AIM OF THE EXERCISE: Starting at the line that contains "### 1.1、Activity类（Activity及其各种继承子类）" and ending with the line that contains "## 2、事件传递说明", put those lines into a JSON list of strings, one string per line, with blank lines dropped.

Saved data entries

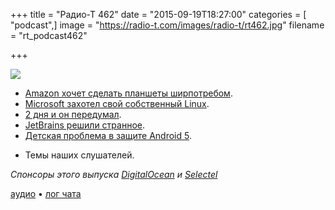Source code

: +++
title = "Радио-Т 462"
date = "2015-09-19T18:27:00"
categories = [ "podcast",]
image = "https://radio-t.com/images/radio-t/rt462.jpg"
filename = "rt_podcast462"

+++

![](https://radio-t.com/images/radio-t/rt462.jpg)

* [Amazon хочет сделать планшеты ширпотребом](http://geektimes.ru/post/262668/).
* [Microsoft захотел свой собственный Linux](http://www.wired.com/2015/09/microsoft-using-linux-run-cloud/).
* [2 дня и он передумал](http://www.businessinsider.com/marco-arment-removes-peace-ad-blocking-iphone-app-from-app-store-2015-9).
* [JetBrains решили странное](http://blog.jetbrains.com/blog/2015/09/18/final-update-on-the-jetbrains-toolbox-announcement/).
* [Детская проблема в защите Android 5](http://www.slate.com/blogs/future_tense/2015/09/17/android_version_5_phone_hack_emergency_number_hack_bypasses_passwords.html).
- Темы наших слушателей.

_Спонсоры этого выпуска [DigitalOcean](https://www.digitalocean.com) и [Selectel](https://selectel.ru/services/vpc/)_

[аудио](http://cdn.radio-t.com/rt_podcast462.mp3) • [лог чата](http://chat.radio-t.com/logs/radio-t-462.html)
<audio src="http://cdn.radio-t.com/rt_podcast462.mp3" preload="none"></audio>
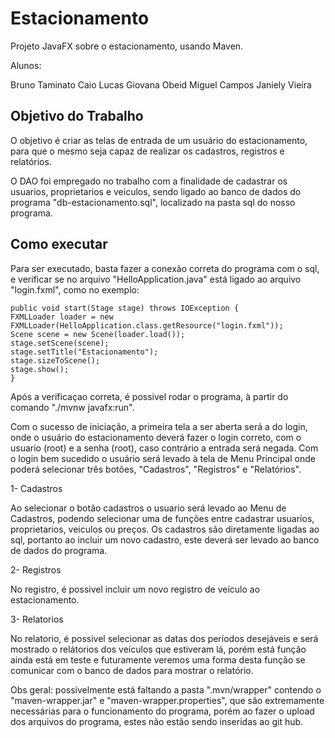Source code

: # Estacionamento

Projeto JavaFX sobre o estacionamento, usando Maven.

Alunos:

Bruno Taminato
Caio Lucas
Giovana Obeid
Miguel Campos
Janiely Vieira

## Objetivo do Trabalho
O objetivo é criar as telas de entrada de um usuário do estacionamento, para que o mesmo seja capaz de realizar os cadastros, registros e relatórios.

O DAO foi empregado no trabalho com a finalidade de cadastrar os usuarios, proprietarios e veiculos, sendo ligado ao banco de dados do programa "db-estacionamento.sql", localizado na pasta sql do nosso programa.

## Como executar
Para ser executado, basta fazer a conexão correta do programa com o sql, e verificar se no arquivo "HelloApplication.java" está ligado ao arquivo "login.fxml", como no exemplo:

    public void start(Stage stage) throws IOException {
    FXMLLoader loader = new FXMLLoader(HelloApplication.class.getResource("login.fxml"));
    Scene scene = new Scene(loader.load());
    stage.setScene(scene);
    stage.setTitle("Estacionamento");
    stage.sizeToScene();
    stage.show();
    }
    
Após a verificaçao correta, é possivel rodar o programa, à partir do comando "./mvnw javafx:run".

Com o sucesso de iniciação, a primeira tela a ser aberta será a do login, onde o usuário do estacionamento deverá fazer o login correto, com o usuario (root) e a senha (root), caso contrário a entrada será negada. Com o login bem sucedido o usuário será levado à tela de Menu Principal onde poderá selecionar três botões, "Cadastros", "Registros" e "Relatórios".

1- Cadastros

Ao selecionar o botão cadastros o usuario será levado ao Menu de Cadastros, podendo selecionar uma de funções entre cadastrar usuarios, proprietarios, veiculos ou preços. Os cadastros são diretamente ligadas ao sql, portanto ao incluir um novo cadastro, este deverá ser levado ao banco de dados do programa.

2- Registros

No registro, é possivel incluir um novo registro de veículo ao estacionamento.

3- Relatorios

No relatorio, é possivel selecionar as datas dos períodos desejáveis e será mostrado o relátorios dos veículos que estiveram lá, porém está função ainda está em teste e futuramente veremos uma forma desta função se comunicar com o banco de dados para mostrar o relatório.

Obs geral: possivelmente está faltando a pasta ".mvn/wrapper" contendo o "maven-wrapper.jar" e "maven-wrapper.properties", que são extremamente necessárias para o funcionamento do programa, porém ao fazer o upload dos arquivos do programa, estes não estão sendo inseridas ao git hub.

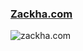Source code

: ### [Zackha.com](https://zackha.com) 
![zackha.com](https://github.com/user-attachments/assets/99eac3cc-7916-41bc-a7e8-a6278916f869)
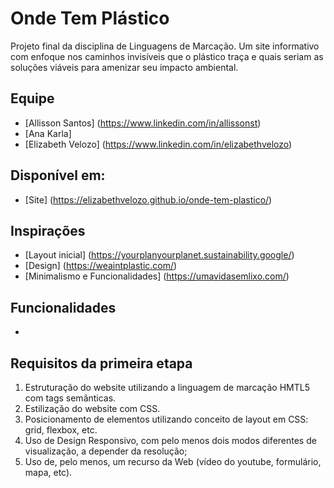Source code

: # Onde Tem Plástico

Projeto final da disciplina de Linguagens de Marcação. Um site informativo com enfoque nos caminhos invisíveis que o plástico traça e quais seriam as soluções viáveis para amenizar seu impacto ambiental. 

## Equipe

- [Allisson Santos] (https://www.linkedin.com/in/allissonst)
- [Ana Karla]
- [Elizabeth Velozo] (https://www.linkedin.com/in/elizabethvelozo)

## Disponível em:

- [Site] (https://elizabethvelozo.github.io/onde-tem-plastico/)

## Inspirações

- [Layout inicial] (https://yourplanyourplanet.sustainability.google/)
- [Design] (https://weaintplastic.com/)
- [Minimalismo e Funcionalidades] (https://umavidasemlixo.com/)

## Funcionalidades

-

## Requisitos da primeira etapa

1. Estruturação do website utilizando a linguagem de marcação HMTL5 com tags semânticas.
2. Estilização do website com CSS.
3. Posicionamento de elementos utilizando conceito de layout em CSS: grid, flexbox, etc.
4. Uso de Design Responsivo, com pelo menos dois modos diferentes de visualização, a depender da  resolução;
5. Uso de, pelo menos, um recurso da Web (vídeo do youtube, formulário, mapa, etc).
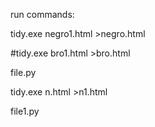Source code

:run commands:


tidy.exe negro1.html >negro.html

#tidy.exe bro1.html >bro.html

file.py

tidy.exe n.html >n1.html

file1.py
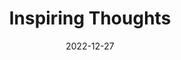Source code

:---
slug: thought-for-the-day
title: "Inspiring Thoughts"
date: 2022-12-27
excerpt: 'Life sends up in baldes of grass its silent hymn of praise to the unnamed light.'
tags: [Inspiration, Motivation, Quotes, Thoughts]
---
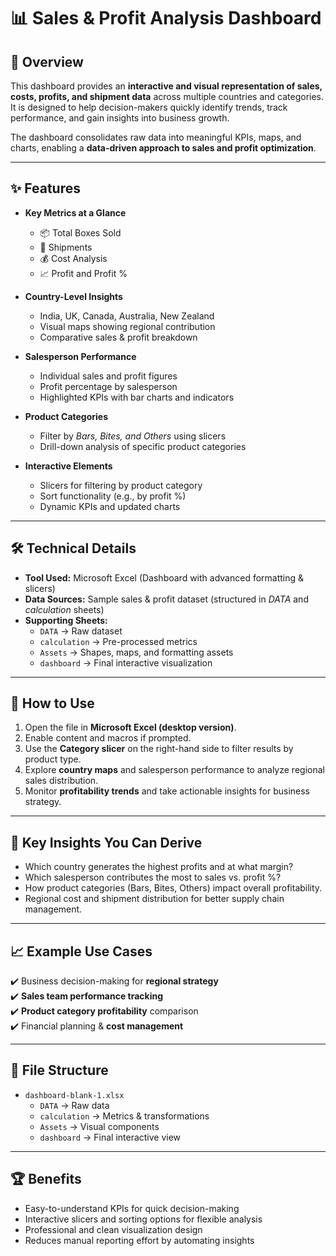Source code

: # 📊 Sales & Profit Analysis Dashboard  

## 🔎 Overview  
This dashboard provides an **interactive and visual representation of sales, costs, profits, and shipment data** across multiple countries and categories. It is designed to help decision-makers quickly identify trends, track performance, and gain insights into business growth.  

The dashboard consolidates raw data into meaningful KPIs, maps, and charts, enabling a **data-driven approach to sales and profit optimization**.  

---

## ✨ Features  

- **Key Metrics at a Glance**  
  - 📦 Total Boxes Sold  
  - 🚚 Shipments  
  - 💰 Cost Analysis  
  - 📈 Profit and Profit %  

- **Country-Level Insights**  
  - India, UK, Canada, Australia, New Zealand  
  - Visual maps showing regional contribution  
  - Comparative sales & profit breakdown  

- **Salesperson Performance**  
  - Individual sales and profit figures  
  - Profit percentage by salesperson  
  - Highlighted KPIs with bar charts and indicators  

- **Product Categories**  
  - Filter by *Bars, Bites, and Others* using slicers  
  - Drill-down analysis of specific product categories  

- **Interactive Elements**  
  - Slicers for filtering by product category  
  - Sort functionality (e.g., by profit %)  
  - Dynamic KPIs and updated charts  

---

## 🛠️ Technical Details  

- **Tool Used:** Microsoft Excel (Dashboard with advanced formatting & slicers)  
- **Data Sources:** Sample sales & profit dataset (structured in *DATA* and *calculation* sheets)  
- **Supporting Sheets:**  
  - `DATA` → Raw dataset  
  - `calculation` → Pre-processed metrics  
  - `Assets` → Shapes, maps, and formatting assets  
  - `dashboard` → Final interactive visualization  

---

## 📌 How to Use  

1. Open the file in **Microsoft Excel (desktop version)**.  
2. Enable content and macros if prompted.  
3. Use the **Category slicer** on the right-hand side to filter results by product type.  
4. Explore **country maps** and salesperson performance to analyze regional sales distribution.  
5. Monitor **profitability trends** and take actionable insights for business strategy.  

---

## 🚀 Key Insights You Can Derive  

- Which country generates the highest profits and at what margin?  
- Which salesperson contributes the most to sales vs. profit %?  
- How product categories (Bars, Bites, Others) impact overall profitability.  
- Regional cost and shipment distribution for better supply chain management.  

---

## 📈 Example Use Cases  

✔️ Business decision-making for **regional strategy**  
✔️ **Sales team performance tracking**  
✔️ **Product category profitability** comparison  
✔️ Financial planning & **cost management**  

---

## 📂 File Structure  

- `dashboard-blank-1.xlsx`  
  - `DATA` → Raw data  
  - `calculation` → Metrics & transformations  
  - `Assets` → Visual components  
  - `dashboard` → Final interactive view  

---

## 🏆 Benefits  

- Easy-to-understand KPIs for quick decision-making  
- Interactive slicers and sorting options for flexible analysis  
- Professional and clean visualization design  
- Reduces manual reporting effort by automating insights  
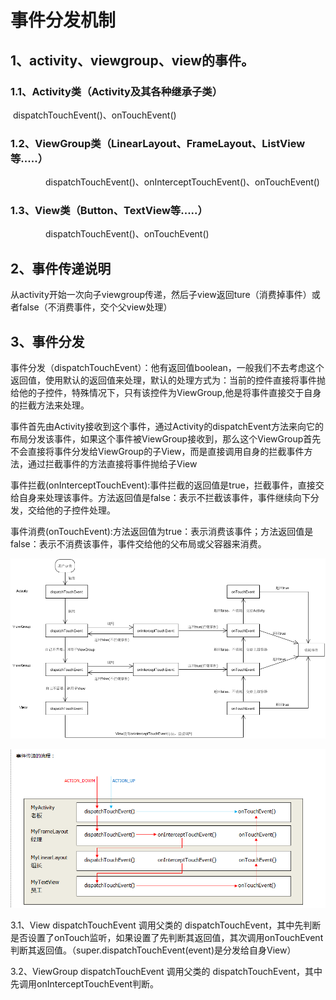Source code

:# **事件分发机制**

## 1、activity、viewgroup、view的事件。

### 1.1、Activity类（Activity及其各种继承子类）

​	dispatchTouchEvent()、onTouchEvent()

### 1.2、ViewGroup类（LinearLayout、FrameLayout、ListView等.....）

　　　　dispatchTouchEvent()、onInterceptTouchEvent()、onTouchEvent()

### 1.3、View类（Button、TextView等.....）

　　　　dispatchTouchEvent()、onTouchEvent()

## 2、事件传递说明

从activity开始一次向子viewgroup传递，然后子view返回ture（消费掉事件）或者false（不消费事件，交个父view处理）

## 3、事件分发

事件分发（dispatchTouchEvent）：他有返回值boolean，一般我们不去考虑这个返回值，使用默认的返回值来处理，默认的处理方式为：当前的控件直接将事件抛给他的子控件，特殊情况下，只有该控件为ViewGroup,他是将事件直接交于自身的拦截方法来处理。

事件首先由Activity接收到这个事件，通过Activity的dispatchEvent方法来向它的布局分发该事件，如果这个事件被ViewGroup接收到，那么这个ViewGroup首先不会直接将事件分发给ViewGroup的子View，而是直接调用自身的拦截事件方法，通过拦截事件的方法直接将事件抛给子View

事件拦截(onInterceptTouchEvent):事件拦截的返回值是true，拦截事件，直接交给自身来处理该事件。方法返回值是false：表示不拦截该事件，事件继续向下分发，交给他的子控件处理。

事件消费(onTouchEvent):方法返回值为true：表示消费该事件；方法返回值是false：表示不消费该事件，事件交给他的父布局或父容器来消费。

![img](data\qq432337FEDCB6EB5443353EB50AE37219\a5bd5fe3fe1c4733b4b81c240661da73\clipboard.png)

![img](data\qq432337FEDCB6EB5443353EB50AE37219\5ab285def70b409f85e7cf8e975e4740\clipboard.png)

3.1、View dispatchTouchEvent   调用父类的 dispatchTouchEvent，其中先判断是否设置了onTouch监听，如果设置了先判断其返回值，其次调用onTouchEvent判断其返回值。（super.dispatchTouchEvent(event)是分发给自身View）

3.2、ViewGroup  dispatchTouchEvent   调用父类的 dispatchTouchEvent，其中先调用onInterceptTouchEvent判断。
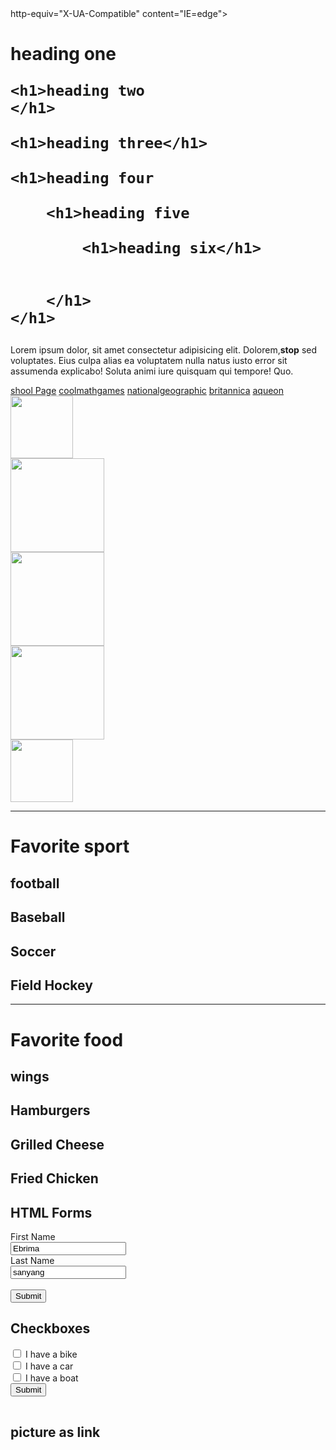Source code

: <html lang="en">
<head>
    <meta charset="UTF-8">
    <meta <!DOCTYPE html>
http-equiv="X-UA-Compatible" content="IE=edge">
    <meta name="viewport" content="width=device-width, initial-scale=1.0">
    <title>HTML Cheat sheet 
    </title>
</head>
<!-- headings -->

<h1>heading one

    <h1>heading two
    </h1>

    <h1>heading three</h1>

    <h1>heading four

        <h1>heading five

            <h1>heading six</h1>


        </h1>
    </h1>
</h1>
<body>
    

<!-- paragraphs -->
<p>Lorem ipsum dolor, sit amet consectetur adipisicing elit. Dolorem,<strong>stop</strong> sed voluptates. Eius culpa alias ea voluptatem nulla natus iusto error sit assumenda explicabo! Soluta animi iure quisquam qui tempore! Quo.</p>
<a href="https://www.paulding.k12.ga.us/Page/46003">shool Page</a>
<a href="https://www.coolmathgames.com/0-mr-mine#immersiveModal">coolmathgames</a>
<a href="https://www.nationalgeographic.com/animals/mammals/facts/domestic-dog">nationalgeographic</a>
<a href="https://www.britannica.com/animal/cat">britannica</a>
<a href="https://www.aqueon.com/articles/ways-to-know-your-fish-are-happy">aqueon</a>
<img src="images/download.jpeg"fox" height="100"><br>
<img src="images/animal.jpeg" alt=""height="150"><br>
<img src="images/solo.webp" alt=""height="150"><br>
<img src="images/images.jpeg" alt=""height="150"><br>
<img src="images/one.avif" alt=""height="100"><br>
<hr>
<h1>Favorite sport</h1>
<h2>football
<h2>Baseball</h2>
<h2>Soccer</h2>
<h2>Field Hockey</h2>
<hr>
<h1>Favorite food</h1>
<h2>wings</h2>
<h2>Hamburgers</h2>
<h2>Grilled Cheese</h2>
<h2>Fried Chicken</h2>
<!--Forms-->
<h2>HTML Forms</h2>
 <form action="/action_page.php"></form>
 <label for="fname">First Name</label><br>
 <input type="text"id="fname" name="fname" value="Ebrima"><br>
 <label for="ebrima">Last Name</label><br>
 <input type="text"id=""name="ebrima"value="sanyang"><br><br>
 <input type="submit"value="Submit">
</form>
<h2>Checkboxes</h2>
<form action="/action_page.php">
<input type="checkbox"id="vehicle1"name="vehicle1"value="Bike">
<label for="vehicle1">I have a bike</label><br>
<input type="checkbox"id="vehicle2"name="vehicle2"value="Car">
<label for="vehicle2">I have a car</label><br>
<input type="checkbox"id="vehicle3"name="vehicle3"value="Boat">
<label for="vehicle3">I have a boat</label><br>
<input type="submit"value="Submit">
</form>
<table></table>
<h2>picture as link</h2>
<a href="https://medium.com/@animejunctionapp/solo-leveling-anime-behind-the-scenes-of-its-meteoric-rise-in-popularity-1139e94a1e22"></a>
</body>
</html>
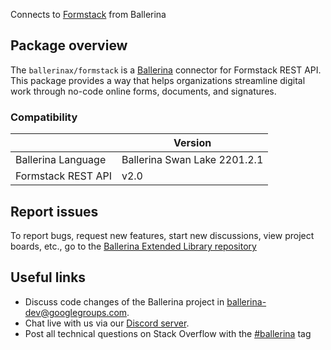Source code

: Connects to [Formstack](https://formstack.readme.io/docs/api-overview) from Ballerina

## Package overview
The `ballerinax/formstack` is a [Ballerina](https://ballerina.io/) connector for Formstack REST API.
This package provides a way that helps organizations streamline digital work through no-code online forms, documents, and signatures.

### Compatibility
|                    | Version                      |
|--------------------|------------------------------|
| Ballerina Language | Ballerina Swan Lake 2201.2.1 | 
| Formstack REST API | v2.0                         |

## Report issues
To report bugs, request new features, start new discussions, view project boards, etc., go to the [Ballerina Extended Library repository](https://github.com/ballerina-platform/ballerina-extended-library)

## Useful links
- Discuss code changes of the Ballerina project in [ballerina-dev@googlegroups.com](mailto:ballerina-dev@googlegroups.com).
- Chat live with us via our [Discord server](https://discord.gg/ballerinalang).
- Post all technical questions on Stack Overflow with the [#ballerina](https://stackoverflow.com/questions/tagged/ballerina) tag
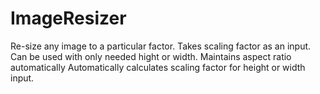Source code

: ImageResizer
============

Re-size any image to a particular factor.
Takes scaling factor as an input. Can be used with only needed hight or width. Maintains aspect ratio automatically
Automatically calculates scaling factor for height or width input.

EXPECTED ANSWER:
[
  "### 1.1、Activity类（Activity及其各种继承子类）",
  "​\tdispatchTouchEvent()、onTouchEvent()",
  "### 1.2、ViewGroup类（LinearLayout、FrameLayout、ListView等.....）",
  "　　　　dispatchTouchEvent()、onInterceptTouchEvent()、onTouchEvent()",
  "### 1.3、View类（Button、TextView等.....）",
  "　　　　dispatchTouchEvent()、onTouchEvent()",
  "## 2、事件传递说明"
]